• Entries provided
■ ■ ■

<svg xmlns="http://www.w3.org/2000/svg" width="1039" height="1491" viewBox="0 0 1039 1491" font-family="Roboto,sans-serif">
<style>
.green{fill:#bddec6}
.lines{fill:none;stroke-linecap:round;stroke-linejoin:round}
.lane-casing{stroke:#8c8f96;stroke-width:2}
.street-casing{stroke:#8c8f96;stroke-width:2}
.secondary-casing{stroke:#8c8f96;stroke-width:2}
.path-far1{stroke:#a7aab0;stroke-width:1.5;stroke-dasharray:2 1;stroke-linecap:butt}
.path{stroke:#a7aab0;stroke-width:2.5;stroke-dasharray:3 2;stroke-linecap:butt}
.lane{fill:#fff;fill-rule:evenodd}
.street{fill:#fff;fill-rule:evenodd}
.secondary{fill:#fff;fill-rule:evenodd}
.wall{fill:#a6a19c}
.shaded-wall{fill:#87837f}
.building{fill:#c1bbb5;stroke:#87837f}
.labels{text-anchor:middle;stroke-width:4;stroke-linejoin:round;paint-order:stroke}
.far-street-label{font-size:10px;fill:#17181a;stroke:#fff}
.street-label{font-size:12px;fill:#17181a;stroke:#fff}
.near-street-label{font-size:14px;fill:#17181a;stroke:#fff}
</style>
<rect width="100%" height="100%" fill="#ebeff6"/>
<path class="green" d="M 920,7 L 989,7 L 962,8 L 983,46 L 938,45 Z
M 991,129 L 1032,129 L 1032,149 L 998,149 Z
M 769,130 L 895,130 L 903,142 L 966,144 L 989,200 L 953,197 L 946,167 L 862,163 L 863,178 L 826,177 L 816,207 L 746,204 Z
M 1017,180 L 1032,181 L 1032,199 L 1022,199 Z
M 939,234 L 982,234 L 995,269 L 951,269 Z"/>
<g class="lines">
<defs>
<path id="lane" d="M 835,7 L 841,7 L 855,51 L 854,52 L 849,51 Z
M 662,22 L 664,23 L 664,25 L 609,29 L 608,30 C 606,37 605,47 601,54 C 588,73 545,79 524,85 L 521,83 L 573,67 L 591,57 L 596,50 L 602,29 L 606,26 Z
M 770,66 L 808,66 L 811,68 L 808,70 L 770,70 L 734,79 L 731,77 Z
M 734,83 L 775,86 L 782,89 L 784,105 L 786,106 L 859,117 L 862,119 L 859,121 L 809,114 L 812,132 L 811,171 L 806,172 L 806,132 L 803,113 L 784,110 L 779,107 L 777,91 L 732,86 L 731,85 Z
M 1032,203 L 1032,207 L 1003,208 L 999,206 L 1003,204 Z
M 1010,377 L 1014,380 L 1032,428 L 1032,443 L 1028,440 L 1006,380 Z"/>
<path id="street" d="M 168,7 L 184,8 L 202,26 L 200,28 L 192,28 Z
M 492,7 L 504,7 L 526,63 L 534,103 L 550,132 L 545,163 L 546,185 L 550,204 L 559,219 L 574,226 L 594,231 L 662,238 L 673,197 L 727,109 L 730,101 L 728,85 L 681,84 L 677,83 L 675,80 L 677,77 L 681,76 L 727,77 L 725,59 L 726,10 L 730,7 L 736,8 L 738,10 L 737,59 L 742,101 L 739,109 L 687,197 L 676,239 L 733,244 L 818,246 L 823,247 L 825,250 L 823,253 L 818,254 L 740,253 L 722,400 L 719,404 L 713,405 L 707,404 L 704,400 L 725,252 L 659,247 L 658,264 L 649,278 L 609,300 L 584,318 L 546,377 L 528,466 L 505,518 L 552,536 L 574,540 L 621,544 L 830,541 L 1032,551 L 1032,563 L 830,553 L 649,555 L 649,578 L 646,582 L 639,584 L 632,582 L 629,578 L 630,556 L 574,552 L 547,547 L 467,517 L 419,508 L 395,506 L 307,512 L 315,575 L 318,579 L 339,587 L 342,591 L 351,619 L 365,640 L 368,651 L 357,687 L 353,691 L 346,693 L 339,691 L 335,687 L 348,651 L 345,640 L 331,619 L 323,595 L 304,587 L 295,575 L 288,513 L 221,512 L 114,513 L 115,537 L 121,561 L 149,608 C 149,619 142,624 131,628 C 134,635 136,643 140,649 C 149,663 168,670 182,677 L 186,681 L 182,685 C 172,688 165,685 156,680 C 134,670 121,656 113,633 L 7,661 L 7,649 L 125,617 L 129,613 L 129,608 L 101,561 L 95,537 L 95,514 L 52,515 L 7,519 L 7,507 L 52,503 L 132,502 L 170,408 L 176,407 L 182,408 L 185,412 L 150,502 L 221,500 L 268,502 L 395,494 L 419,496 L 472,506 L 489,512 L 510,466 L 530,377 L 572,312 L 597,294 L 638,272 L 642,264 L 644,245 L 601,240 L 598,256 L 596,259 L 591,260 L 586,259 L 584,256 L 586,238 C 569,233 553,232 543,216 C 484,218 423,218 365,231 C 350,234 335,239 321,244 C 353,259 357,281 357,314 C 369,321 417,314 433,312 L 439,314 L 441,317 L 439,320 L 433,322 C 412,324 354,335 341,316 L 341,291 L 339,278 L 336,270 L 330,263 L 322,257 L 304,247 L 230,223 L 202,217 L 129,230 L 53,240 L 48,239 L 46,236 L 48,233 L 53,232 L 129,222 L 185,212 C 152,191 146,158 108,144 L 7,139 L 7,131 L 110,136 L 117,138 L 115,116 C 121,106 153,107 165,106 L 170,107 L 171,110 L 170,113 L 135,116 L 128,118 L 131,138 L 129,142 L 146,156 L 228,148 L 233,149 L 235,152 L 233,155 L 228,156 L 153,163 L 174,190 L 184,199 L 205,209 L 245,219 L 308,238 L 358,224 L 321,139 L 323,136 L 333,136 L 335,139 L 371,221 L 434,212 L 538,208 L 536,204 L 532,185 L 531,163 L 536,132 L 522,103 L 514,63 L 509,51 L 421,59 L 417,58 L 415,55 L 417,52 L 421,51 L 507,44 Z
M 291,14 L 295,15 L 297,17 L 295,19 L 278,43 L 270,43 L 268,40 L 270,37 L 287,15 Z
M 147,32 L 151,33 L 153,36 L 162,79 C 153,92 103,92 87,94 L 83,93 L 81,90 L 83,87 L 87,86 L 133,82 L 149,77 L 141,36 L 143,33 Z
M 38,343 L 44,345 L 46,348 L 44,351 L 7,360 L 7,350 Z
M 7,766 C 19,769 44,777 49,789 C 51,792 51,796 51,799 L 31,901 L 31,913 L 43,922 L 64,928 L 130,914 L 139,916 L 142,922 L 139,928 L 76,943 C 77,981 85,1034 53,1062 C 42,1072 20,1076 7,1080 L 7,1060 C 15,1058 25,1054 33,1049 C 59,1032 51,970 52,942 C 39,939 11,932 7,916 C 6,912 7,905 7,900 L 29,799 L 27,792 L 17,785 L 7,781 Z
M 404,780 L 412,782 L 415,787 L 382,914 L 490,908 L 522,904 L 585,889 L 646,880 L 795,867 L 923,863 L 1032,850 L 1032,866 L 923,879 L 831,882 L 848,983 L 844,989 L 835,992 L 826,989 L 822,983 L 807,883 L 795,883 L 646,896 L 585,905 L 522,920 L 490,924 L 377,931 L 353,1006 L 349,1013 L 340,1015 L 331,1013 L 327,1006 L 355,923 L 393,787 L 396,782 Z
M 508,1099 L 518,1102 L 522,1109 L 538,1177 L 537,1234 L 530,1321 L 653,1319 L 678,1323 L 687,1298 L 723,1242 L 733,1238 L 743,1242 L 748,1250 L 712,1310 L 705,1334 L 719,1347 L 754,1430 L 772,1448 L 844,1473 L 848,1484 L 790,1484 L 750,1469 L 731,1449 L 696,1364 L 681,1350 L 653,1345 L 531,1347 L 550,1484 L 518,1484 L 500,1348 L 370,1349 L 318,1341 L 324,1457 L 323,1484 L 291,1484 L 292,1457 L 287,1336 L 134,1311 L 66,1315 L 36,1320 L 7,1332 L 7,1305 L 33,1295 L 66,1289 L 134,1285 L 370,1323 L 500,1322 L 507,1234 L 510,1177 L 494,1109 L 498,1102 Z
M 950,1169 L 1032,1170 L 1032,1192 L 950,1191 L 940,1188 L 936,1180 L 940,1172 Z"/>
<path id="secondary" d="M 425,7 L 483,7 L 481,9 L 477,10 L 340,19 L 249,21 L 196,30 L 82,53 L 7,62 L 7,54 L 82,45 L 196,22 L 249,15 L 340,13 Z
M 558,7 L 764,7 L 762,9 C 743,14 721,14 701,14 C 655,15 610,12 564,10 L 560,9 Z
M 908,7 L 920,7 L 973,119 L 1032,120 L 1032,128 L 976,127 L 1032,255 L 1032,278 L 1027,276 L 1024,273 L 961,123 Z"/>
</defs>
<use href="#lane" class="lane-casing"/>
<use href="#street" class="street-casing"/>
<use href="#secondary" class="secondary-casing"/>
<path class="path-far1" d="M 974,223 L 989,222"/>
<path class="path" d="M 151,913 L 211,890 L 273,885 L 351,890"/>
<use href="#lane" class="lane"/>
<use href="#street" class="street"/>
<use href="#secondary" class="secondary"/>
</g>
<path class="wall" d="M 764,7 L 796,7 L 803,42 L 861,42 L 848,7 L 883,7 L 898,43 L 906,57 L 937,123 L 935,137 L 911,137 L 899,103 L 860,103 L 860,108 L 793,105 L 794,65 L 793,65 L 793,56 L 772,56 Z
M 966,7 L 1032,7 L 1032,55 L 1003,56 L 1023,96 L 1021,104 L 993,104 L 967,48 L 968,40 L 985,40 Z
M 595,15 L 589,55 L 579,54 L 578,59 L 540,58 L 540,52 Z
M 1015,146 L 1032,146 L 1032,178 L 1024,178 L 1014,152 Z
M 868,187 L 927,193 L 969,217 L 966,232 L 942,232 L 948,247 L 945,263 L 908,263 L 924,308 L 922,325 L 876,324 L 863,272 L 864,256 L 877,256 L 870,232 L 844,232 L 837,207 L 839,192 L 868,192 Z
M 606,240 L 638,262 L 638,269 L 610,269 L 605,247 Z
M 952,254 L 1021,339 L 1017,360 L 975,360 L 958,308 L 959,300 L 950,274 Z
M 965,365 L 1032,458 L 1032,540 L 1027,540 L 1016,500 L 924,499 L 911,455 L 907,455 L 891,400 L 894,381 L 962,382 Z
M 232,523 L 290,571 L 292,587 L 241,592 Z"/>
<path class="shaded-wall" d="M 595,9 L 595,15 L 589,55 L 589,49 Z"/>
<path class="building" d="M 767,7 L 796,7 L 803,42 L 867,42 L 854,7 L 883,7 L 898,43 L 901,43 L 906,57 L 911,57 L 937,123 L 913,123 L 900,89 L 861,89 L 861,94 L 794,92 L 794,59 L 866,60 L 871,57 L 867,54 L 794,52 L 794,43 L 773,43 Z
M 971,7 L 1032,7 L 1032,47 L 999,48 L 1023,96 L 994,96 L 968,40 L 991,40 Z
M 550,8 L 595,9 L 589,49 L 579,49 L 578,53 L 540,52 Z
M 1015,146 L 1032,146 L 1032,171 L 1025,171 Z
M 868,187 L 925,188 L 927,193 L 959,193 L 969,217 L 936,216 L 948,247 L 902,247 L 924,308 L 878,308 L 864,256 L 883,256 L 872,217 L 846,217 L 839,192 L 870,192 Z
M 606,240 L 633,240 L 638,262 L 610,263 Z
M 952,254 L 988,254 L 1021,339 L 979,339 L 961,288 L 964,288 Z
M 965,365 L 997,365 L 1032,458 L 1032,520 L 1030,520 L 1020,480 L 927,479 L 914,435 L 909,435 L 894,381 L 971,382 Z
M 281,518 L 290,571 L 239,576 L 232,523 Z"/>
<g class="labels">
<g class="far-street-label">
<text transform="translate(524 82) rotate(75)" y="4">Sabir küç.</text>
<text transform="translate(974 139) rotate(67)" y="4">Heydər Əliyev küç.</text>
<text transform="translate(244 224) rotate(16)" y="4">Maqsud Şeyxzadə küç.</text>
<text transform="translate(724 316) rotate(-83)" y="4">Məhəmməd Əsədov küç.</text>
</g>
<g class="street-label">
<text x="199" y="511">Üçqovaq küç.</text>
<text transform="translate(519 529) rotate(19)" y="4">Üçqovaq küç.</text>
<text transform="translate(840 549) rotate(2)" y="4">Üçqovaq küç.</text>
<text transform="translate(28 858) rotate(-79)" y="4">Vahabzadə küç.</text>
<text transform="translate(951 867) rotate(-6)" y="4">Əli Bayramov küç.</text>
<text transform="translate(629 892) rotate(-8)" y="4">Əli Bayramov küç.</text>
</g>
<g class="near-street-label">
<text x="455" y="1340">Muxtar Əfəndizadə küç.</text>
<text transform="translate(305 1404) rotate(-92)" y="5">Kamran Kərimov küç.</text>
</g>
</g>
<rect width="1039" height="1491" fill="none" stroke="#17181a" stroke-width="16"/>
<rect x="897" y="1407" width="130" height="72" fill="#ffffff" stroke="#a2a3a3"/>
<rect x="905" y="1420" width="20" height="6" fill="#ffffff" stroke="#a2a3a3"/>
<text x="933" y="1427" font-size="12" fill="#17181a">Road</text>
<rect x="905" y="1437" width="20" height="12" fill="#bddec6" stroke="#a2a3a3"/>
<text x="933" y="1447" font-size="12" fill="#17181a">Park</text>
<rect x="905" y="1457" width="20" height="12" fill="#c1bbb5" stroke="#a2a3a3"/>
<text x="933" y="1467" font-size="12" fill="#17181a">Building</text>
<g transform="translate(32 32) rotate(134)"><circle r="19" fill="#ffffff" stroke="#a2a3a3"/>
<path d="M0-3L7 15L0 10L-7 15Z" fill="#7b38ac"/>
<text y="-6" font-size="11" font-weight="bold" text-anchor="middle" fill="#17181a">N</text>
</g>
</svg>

■ ■ ■

• Work task
Find the string "butt" in the listing and return every line that holds it.

• Exercise solution
.path-far1{stroke:#a7aab0;stroke-width:1.5;stroke-dasharray:2 1;stroke-linecap:butt}
.path{stroke:#a7aab0;stroke-width:2.5;stroke-dasharray:3 2;stroke-linecap:butt}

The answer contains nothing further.